__Document excerpt__
+---+
How to improve your wardrobe space

From toys and shoes through to handbags and dresses – we accumulate many treasured items that we need to find a home for. That's why well-designed storage spaces are a necessary feature of any bedroom.

A large walk in wardrobe cabinetry detail in new home
ARTICLE Chris Martin, PHOTOGRAPHY Boston Wardrobes

From toys and shoes through to handbags and dresses – we accumulate many treasured items that we need to find a home for. That’s why well-designed storage spaces are a necessary feature of any bedroom.
When renovating your bedrooms, one of the most important issues is how to improve your wardrobe space. Depending on the amount of floor area you have available, you can choose to install a walk-in or a reach-in wardrobe. 
If you are extending your house to accommodate a larger master bedroom, you may want to choose the walk-in wardrobe option. Make sure you consider the floor layout and the placement of walls and doors carefully at the planning stage, perhaps by consulting an expert in wardrobe design before the house plans are finalised. This will help avoid poor door placement or bad floor planning, so that you don’t end up with an expensive space that can store too few clothes.
Walk-in wardrobes should be a minimum of 1800mm wide, and the door to the wardrobe should be placed in the middle of the wall. This will give 600mm of space for hanging clothes on each side of the wardrobe, plus a 600mm  ‘passage’  space for you to walk through. If the walk-in wardrobe is less than 1800mm wide, you will only be able to hang clothes on one side of it.
If you have more space, and can make your wardrobe wider, then you have the option of utilising the back wall for additional hanging, drawers, or shelving for shoes or handbags. 
Walk-in wardrobes should not have windows as they take up valuable wall space that could be used for storage, and can allow in sun that fades your clothes. Ventilation is important and can be provided by ceiling ventilation systems. Lighting should be placed in the centre of the ceiling. It’s best to place the light switch outside the door, so that you don’t have to fumble through your clothes trying to find the switch.
A walk in wardrobe
A reach-in wardrobe has the advantage of taking up less bedroom floor area than a walk-in wardrobe, while still giving excellent storage capacity. So even if you have the space for a walk-in wardrobe you may need to ask yourself the question: Would I prefer more floor space in my bedroom or in my wardrobe? The downside of a walk-in wardrobe is that you walk into it, and therefore valuable floor space is consumed.
Most reach-in wardrobes can easily be improved to give excellent storage. Most houses built from the 1940s onward have an alcove with a door built into their bedrooms. These built-in wardrobes typically had a single shelf with a bar below for hanging clothes, and they used to be sufficient to hold the small amount of clothing that most people possessed at the time. Today, they just don’t do the job anymore.
+---+
__Provided records__

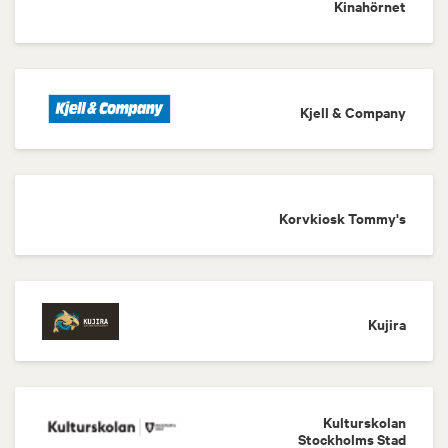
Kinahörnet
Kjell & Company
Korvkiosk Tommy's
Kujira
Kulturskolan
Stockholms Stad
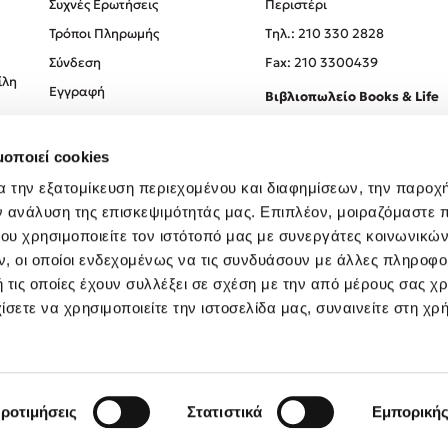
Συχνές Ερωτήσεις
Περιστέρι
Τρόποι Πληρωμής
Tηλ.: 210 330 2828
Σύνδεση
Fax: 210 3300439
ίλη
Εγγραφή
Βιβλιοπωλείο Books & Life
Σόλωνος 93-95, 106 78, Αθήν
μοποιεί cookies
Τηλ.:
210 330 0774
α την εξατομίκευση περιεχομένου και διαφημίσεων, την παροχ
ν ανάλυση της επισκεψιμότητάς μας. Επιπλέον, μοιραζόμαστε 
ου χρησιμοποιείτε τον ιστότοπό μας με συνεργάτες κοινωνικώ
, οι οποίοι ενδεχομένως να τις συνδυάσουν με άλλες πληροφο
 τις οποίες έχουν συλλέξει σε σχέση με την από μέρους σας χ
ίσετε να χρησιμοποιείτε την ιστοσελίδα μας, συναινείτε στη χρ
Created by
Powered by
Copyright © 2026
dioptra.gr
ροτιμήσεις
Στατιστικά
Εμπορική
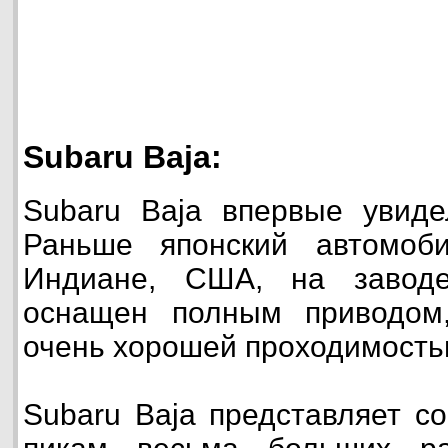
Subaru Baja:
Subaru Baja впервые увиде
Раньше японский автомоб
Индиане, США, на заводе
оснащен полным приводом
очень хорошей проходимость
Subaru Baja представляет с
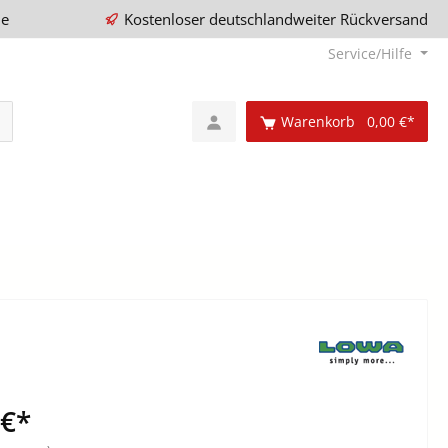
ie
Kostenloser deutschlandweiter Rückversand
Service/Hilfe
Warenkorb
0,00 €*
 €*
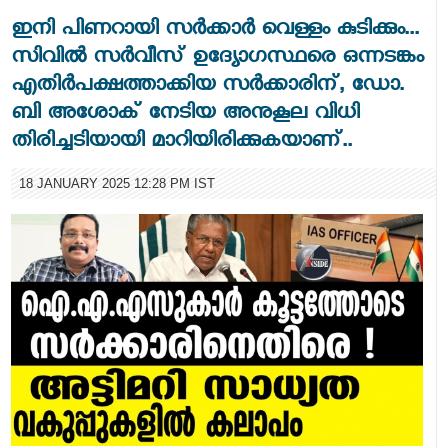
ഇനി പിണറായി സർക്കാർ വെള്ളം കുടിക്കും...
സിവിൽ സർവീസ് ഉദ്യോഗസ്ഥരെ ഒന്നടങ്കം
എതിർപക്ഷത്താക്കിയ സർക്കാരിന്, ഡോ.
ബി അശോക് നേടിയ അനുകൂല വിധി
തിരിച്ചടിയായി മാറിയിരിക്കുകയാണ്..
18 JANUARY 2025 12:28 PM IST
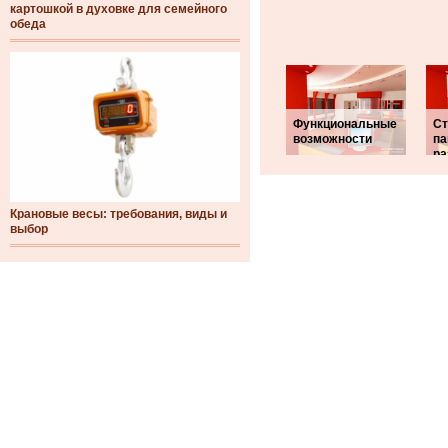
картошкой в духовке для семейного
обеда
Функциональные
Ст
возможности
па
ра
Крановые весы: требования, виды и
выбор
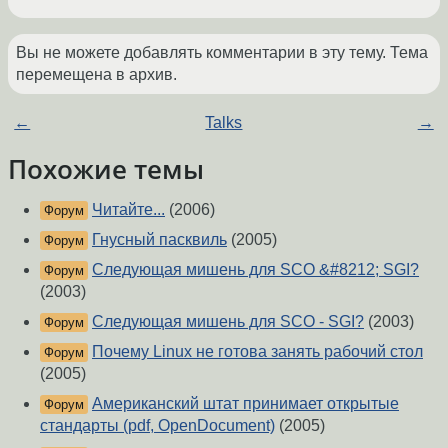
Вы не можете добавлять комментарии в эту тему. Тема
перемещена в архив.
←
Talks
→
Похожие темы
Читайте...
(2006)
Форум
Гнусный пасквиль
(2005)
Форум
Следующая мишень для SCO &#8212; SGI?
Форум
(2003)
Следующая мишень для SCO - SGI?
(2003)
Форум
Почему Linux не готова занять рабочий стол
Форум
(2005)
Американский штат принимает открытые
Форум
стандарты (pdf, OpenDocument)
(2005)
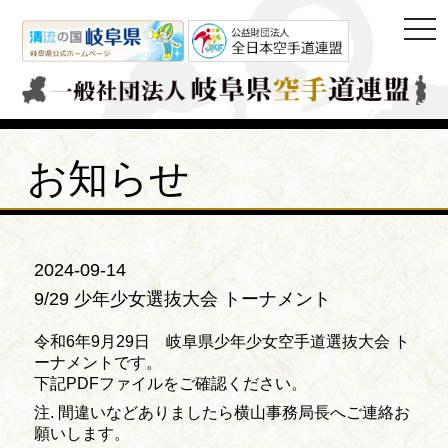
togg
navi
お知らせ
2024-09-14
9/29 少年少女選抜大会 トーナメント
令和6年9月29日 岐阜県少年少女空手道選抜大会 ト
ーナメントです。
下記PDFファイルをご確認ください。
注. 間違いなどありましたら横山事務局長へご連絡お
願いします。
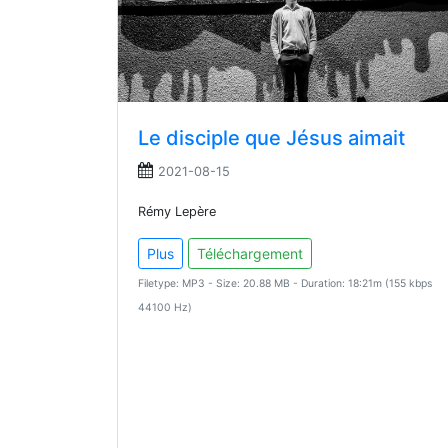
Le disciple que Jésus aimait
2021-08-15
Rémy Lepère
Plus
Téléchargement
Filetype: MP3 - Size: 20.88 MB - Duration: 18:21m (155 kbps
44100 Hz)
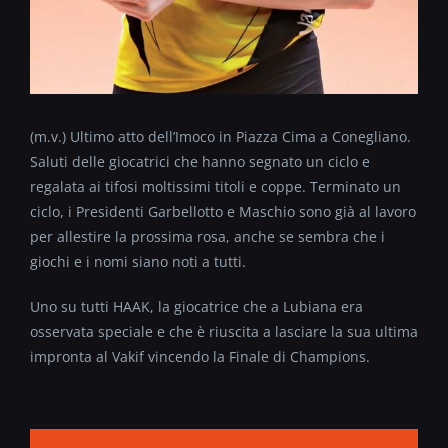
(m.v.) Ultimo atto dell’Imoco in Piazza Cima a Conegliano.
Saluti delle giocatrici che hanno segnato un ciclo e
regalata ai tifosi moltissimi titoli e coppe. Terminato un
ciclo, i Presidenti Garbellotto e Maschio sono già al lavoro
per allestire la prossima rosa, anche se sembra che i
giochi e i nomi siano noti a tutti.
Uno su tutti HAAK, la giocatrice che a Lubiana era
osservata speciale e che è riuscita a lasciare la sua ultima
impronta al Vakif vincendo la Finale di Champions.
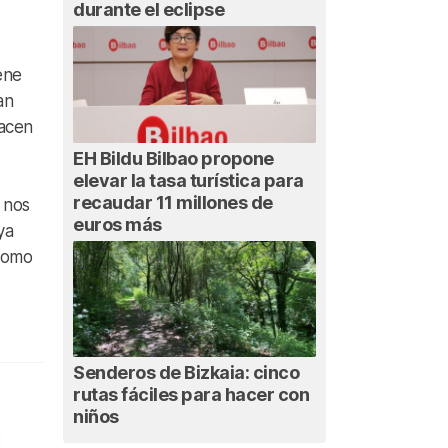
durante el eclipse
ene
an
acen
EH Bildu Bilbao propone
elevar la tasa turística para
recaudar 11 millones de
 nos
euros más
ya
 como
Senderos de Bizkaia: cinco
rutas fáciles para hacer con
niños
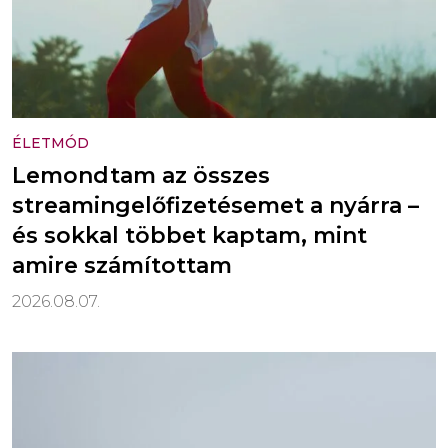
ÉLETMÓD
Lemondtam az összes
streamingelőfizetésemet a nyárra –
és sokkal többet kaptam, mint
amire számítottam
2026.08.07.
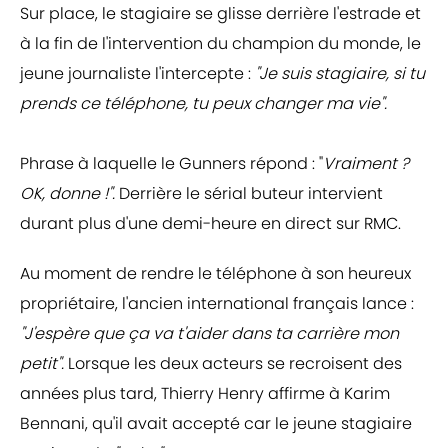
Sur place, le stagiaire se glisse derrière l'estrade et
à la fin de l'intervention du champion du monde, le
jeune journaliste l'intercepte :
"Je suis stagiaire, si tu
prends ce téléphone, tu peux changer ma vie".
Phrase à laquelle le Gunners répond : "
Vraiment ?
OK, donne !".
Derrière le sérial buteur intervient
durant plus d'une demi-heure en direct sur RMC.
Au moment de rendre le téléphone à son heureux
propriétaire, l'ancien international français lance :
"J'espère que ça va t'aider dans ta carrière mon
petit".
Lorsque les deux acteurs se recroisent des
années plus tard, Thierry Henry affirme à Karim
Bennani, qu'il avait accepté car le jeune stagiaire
+---+
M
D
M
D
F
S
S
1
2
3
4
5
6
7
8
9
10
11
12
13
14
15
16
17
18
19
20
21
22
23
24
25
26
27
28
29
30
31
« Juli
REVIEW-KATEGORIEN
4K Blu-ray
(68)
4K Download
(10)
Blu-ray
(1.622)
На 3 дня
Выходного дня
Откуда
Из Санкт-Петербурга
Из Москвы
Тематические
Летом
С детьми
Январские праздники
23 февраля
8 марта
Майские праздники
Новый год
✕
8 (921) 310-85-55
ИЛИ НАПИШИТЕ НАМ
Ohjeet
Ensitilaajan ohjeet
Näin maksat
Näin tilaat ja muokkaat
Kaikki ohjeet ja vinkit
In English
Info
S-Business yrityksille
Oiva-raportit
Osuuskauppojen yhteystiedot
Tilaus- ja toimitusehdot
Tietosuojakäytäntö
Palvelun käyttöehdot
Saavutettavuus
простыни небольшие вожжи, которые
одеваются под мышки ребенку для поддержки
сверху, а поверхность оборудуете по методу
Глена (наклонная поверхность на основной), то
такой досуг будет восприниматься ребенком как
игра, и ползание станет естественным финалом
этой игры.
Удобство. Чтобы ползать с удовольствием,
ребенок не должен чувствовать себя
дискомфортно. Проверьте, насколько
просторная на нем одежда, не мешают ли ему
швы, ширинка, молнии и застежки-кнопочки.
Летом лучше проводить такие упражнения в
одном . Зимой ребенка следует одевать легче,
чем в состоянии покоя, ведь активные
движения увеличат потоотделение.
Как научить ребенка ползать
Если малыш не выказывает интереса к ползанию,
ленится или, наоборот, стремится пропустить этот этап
+---+
__Study questions__
A - What minimum width does the wardrobe article give for a walk-in wardrobe?
B - Reproduce the wardrobe article word for word from "When renovating your" up to and including "a reach-in wardrobe.".

__Answers by item__
A - 1800mm

B -
When renovating your bedrooms, one of the most important issues is how to improve your wardrobe space. Depending on the amount of floor area you have available, you can choose to install a walk-in or a reach-in wardrobe.